The dominance of Russian women in Olympic figure skating, regardless of how the doping case of superstar Kamila Valieva plays out, has less to do with performance-enhancing drugs and more to do with something much more simple: math.
As the sport's often-criticized judging apparatus has gone through overhauls, teardowns and total rebuilds over the years, it ultimately has produced a convoluted system that rewards high-flying jumps — even those with crash landings — over skating skill and artistry. And that gives the few women in the world capable of those jumps, almost all of them Russian, an unassailable advantage before they even step on the ice.
“You know, I'm going to be honest: Yes, I've had those thoughts before,” U.S. figure skater Karen Chen said. “I think any athlete in my position, or similar position, would have those thoughts. ... Maybe my best isn't comparable to the Russians?”
Maybe nobody's best is comparable to them.
It’s the unintentional byproduct of the International Skating Union’s attempt at a more equitable scoring system.
Those who remember the sport during the halcyon 1980s and '90s when Brian Boitano and Tara Lipinski were winning gold medals for the U.S. no doubt remember the simple 6.0 system. The judges assigned a score from 0 to that perfect number based on two factors, the presentation or artistry of a program and the technical merit.
That system is long gone, relegated to the mothballs after the judging scandal at the 2002 Salt Lake City Games.
In its place? A system only Euclid and Pythagoras could love.
The system these days is broken down into two scores: the technical mark rewards how a skater performs jumps and spins, and the component score, designed to value skating skill, transitions, performance, composition and interpretation — all of them nebulous, purely subjective numbers.

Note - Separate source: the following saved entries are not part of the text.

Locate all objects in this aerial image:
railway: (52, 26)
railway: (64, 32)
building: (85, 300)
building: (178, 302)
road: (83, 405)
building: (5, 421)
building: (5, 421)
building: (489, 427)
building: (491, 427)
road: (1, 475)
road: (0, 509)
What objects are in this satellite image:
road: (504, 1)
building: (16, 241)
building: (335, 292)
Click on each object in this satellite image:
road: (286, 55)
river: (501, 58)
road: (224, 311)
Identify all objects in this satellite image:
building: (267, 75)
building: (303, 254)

It's the component score where the Russians find an advantage.
Each skater is required to perform certain jumps in their programs — the axel in the short, for example. But they can do any variation of them, and each is worth a different point total. So while the majority of skaters Tuesday night went with a relatively easy double axel, with a base value of 3.30 points, Valieva and Russian teammate Alexandra Trusova did a triple axel, which carries a base value of 8.00 points. In essence, they had a nearly 5-point head start on the field.

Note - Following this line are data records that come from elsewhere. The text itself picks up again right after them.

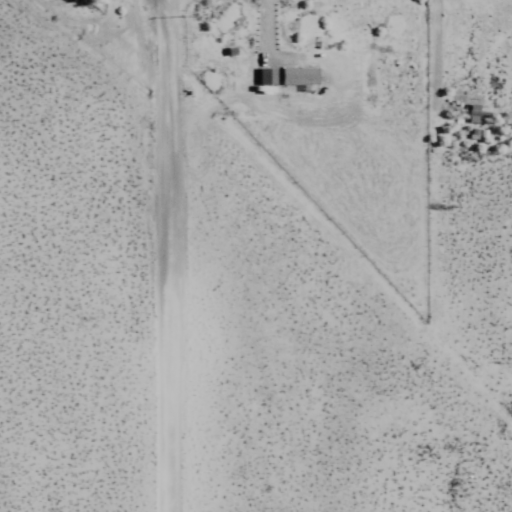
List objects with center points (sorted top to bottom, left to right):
building: (263, 77)
building: (296, 78)
building: (472, 114)
road: (160, 255)
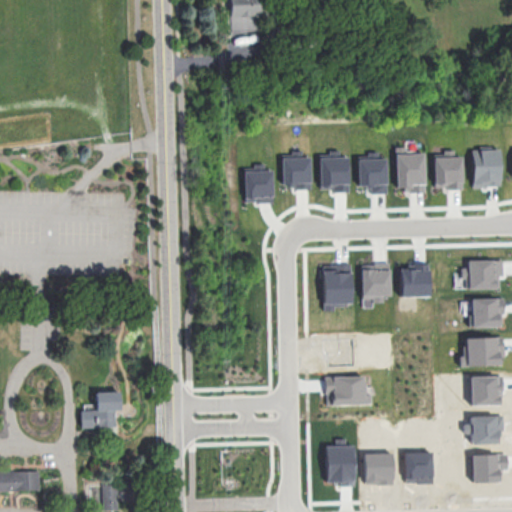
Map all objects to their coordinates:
building: (243, 14)
road: (108, 136)
road: (113, 145)
road: (105, 159)
road: (76, 165)
building: (484, 167)
road: (19, 169)
building: (294, 169)
building: (446, 169)
building: (332, 170)
building: (408, 170)
building: (511, 171)
building: (371, 172)
road: (34, 173)
building: (256, 183)
road: (50, 231)
road: (116, 232)
road: (504, 232)
parking lot: (65, 233)
road: (152, 255)
road: (169, 255)
road: (184, 255)
crop: (81, 259)
building: (482, 273)
building: (413, 279)
building: (373, 280)
building: (335, 285)
building: (485, 311)
road: (91, 328)
parking lot: (39, 332)
road: (118, 349)
building: (481, 350)
road: (64, 375)
road: (48, 386)
building: (346, 389)
building: (484, 389)
road: (25, 390)
road: (231, 400)
road: (37, 409)
building: (100, 410)
building: (100, 411)
road: (243, 413)
road: (9, 421)
road: (49, 421)
road: (231, 426)
building: (484, 428)
building: (338, 462)
building: (417, 466)
building: (486, 466)
building: (377, 467)
building: (18, 479)
building: (18, 480)
building: (109, 497)
building: (111, 497)
road: (233, 500)
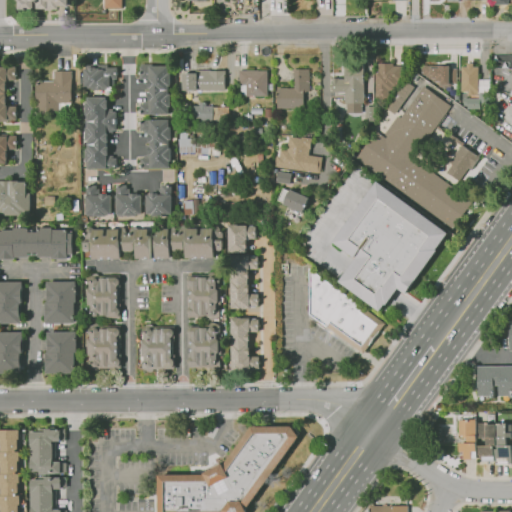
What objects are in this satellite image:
building: (501, 1)
building: (113, 3)
building: (43, 4)
road: (160, 17)
road: (264, 17)
road: (338, 17)
road: (413, 17)
road: (41, 21)
road: (256, 34)
road: (226, 42)
parking lot: (501, 43)
road: (484, 54)
road: (280, 55)
road: (231, 56)
road: (201, 65)
building: (440, 73)
building: (443, 74)
building: (99, 75)
building: (98, 77)
building: (387, 77)
building: (204, 79)
building: (468, 79)
building: (202, 80)
building: (385, 80)
building: (253, 81)
building: (254, 81)
building: (351, 85)
building: (156, 87)
building: (350, 87)
building: (474, 88)
building: (155, 89)
building: (294, 89)
building: (53, 90)
building: (293, 91)
road: (325, 91)
building: (510, 92)
building: (511, 92)
building: (6, 93)
building: (6, 93)
building: (55, 93)
building: (400, 97)
road: (24, 104)
road: (128, 105)
building: (201, 111)
building: (369, 113)
road: (74, 117)
building: (98, 131)
building: (98, 132)
road: (481, 134)
building: (157, 142)
building: (156, 143)
building: (6, 145)
building: (7, 146)
parking lot: (481, 149)
building: (298, 154)
building: (297, 155)
building: (413, 158)
building: (415, 159)
building: (462, 162)
building: (460, 163)
road: (13, 174)
road: (127, 178)
road: (491, 179)
building: (14, 195)
building: (14, 197)
building: (292, 199)
building: (50, 200)
building: (159, 200)
building: (98, 201)
building: (159, 201)
building: (97, 202)
building: (126, 202)
building: (127, 202)
building: (61, 215)
building: (240, 235)
building: (239, 237)
building: (117, 240)
building: (184, 240)
building: (36, 241)
building: (36, 242)
building: (120, 242)
building: (167, 242)
building: (203, 242)
parking lot: (347, 243)
building: (386, 245)
building: (387, 245)
road: (112, 266)
road: (153, 266)
road: (195, 266)
road: (349, 266)
road: (37, 268)
flagpole: (434, 269)
flagpole: (427, 279)
building: (243, 280)
building: (242, 281)
building: (203, 295)
building: (104, 296)
building: (203, 296)
building: (104, 297)
building: (11, 300)
building: (61, 300)
building: (60, 301)
building: (10, 302)
road: (266, 313)
building: (341, 313)
building: (342, 313)
road: (299, 323)
road: (493, 324)
parking lot: (306, 329)
building: (510, 334)
road: (33, 335)
building: (511, 336)
building: (243, 342)
building: (242, 344)
building: (203, 345)
building: (104, 346)
building: (104, 346)
building: (157, 346)
building: (204, 346)
building: (158, 348)
road: (318, 348)
road: (476, 350)
building: (11, 351)
building: (61, 351)
building: (10, 352)
building: (60, 352)
road: (412, 375)
building: (494, 380)
building: (495, 380)
road: (92, 384)
road: (301, 384)
road: (269, 399)
road: (340, 402)
building: (491, 418)
road: (146, 424)
road: (324, 429)
building: (467, 438)
building: (468, 438)
building: (486, 438)
road: (417, 439)
building: (503, 442)
building: (503, 442)
building: (487, 444)
road: (153, 448)
building: (46, 450)
building: (45, 451)
road: (405, 452)
road: (73, 457)
building: (11, 469)
road: (396, 469)
building: (9, 470)
road: (125, 474)
building: (228, 475)
building: (229, 475)
building: (46, 493)
building: (45, 494)
road: (444, 497)
road: (443, 499)
road: (481, 503)
building: (380, 508)
building: (399, 508)
building: (388, 509)
building: (494, 511)
building: (495, 511)
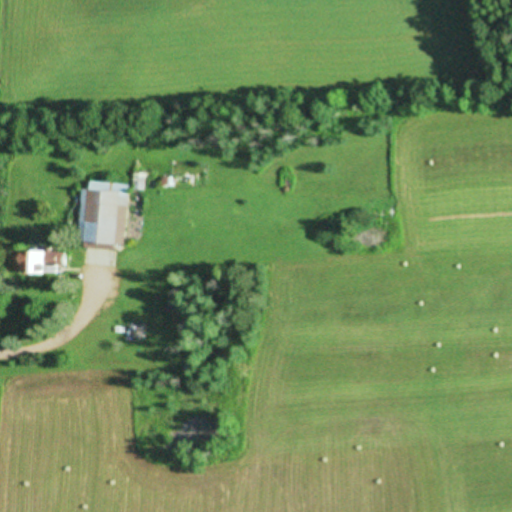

There are six allowed figure skating jumps, divided into two categories: toe jumps — the toe loop, the flip, and the Lutz — and edge jumps — the Salchow, loop, and the Axel. In order of difficulty, from the easiest to the hardest jumps, are: toe loop, Salchow, loop, flip, Lutz, Axel.
A score that accompanies each jump or spin is called “grade of execution,” which allows judges to adjust a score higher or lower to reflect how well it was performed. But even a perfect double axel, like the one that Kaori Sakamoto of Japan did in her short program, won't make up the difference on a poorly performed triple axel.
Sakamoto's double scored 4.29 points; Valieva's triple, on which she nearly fell, earned 5.26.
The base value of Valieva's program was 37.71 points, highest among the 30 skaters, and despite a shaky showing she parlayed it and a strong component score into 82.16 points. That was more than eight off her own record, but it was still enough to put Valieva two points ahead of teammate Anna Shcherbakova entering Thursday night's free skate.
Shcherbakova, incidentally, did a double axel and had one of three clean skates in the entire field — further evidence that daring-do on jumps is prized far more by the current system than a perfectly executed program.
“I understood that I am skating at an Olympic Games and I wanted to do this skate to the best of my abilities,” explained Shcherbakova, who sits in second place, "so I am very happy that I was able to accomplish that.”
The mathematical advantage of the Russian team — and Valieva in particular — will be even more pronounced during the free skate, where skaters are required to do seven jumps rather than three and allowed to do quadruple jumps.
The reason Valieva, Shcherbakova and Trusova, known colloquially as the “Quad Squad,” can land the breathtaking four-revolution jumps and most others cannot is due largely to the Russian system. The trio, all coached by the embattled Eteri Tutberidze, were taught impeccable jumping technique at a young age, then their still-developing bodies were pushed to extreme limits as they began to jump higher, spin faster and add more rotations.
“I didn’t get the jumps until I was much older,” explained Natasha McKay of Britain, who first learned a double axel and triple jumps when she was 19, the age at which many of the Russian skaters are retiring. “I was the odd one out.”
Valieva typically attempts three quads in her free skate, including a quad toe loop in combination with a triple toe loop. Those heavily weighted jumps give Valieva's program a base score of 86.07 points, nearly 25 more than the base value of Sakamoto's free skate, which does not include any quadruple jumps.
So again, it comes down to math: Even with a clean program Thursday night, Sakamoto would struggle to make up the gap even if Valieva fell on all her quads, and could have a hard time holding onto her spot for bronze.
And that leaves Sakamoto and her Japanese teammate Wakaba Higuchi, who stands in fifth place after her short program, competing more against themselves than against their high-flying Russian rivals.
“I just want to keep focus on all the elements and keep working on the grade and do it well," Higuchi said. "I can just deliver the best performance without any big mistakes and deliver a performance that I’m happy about.”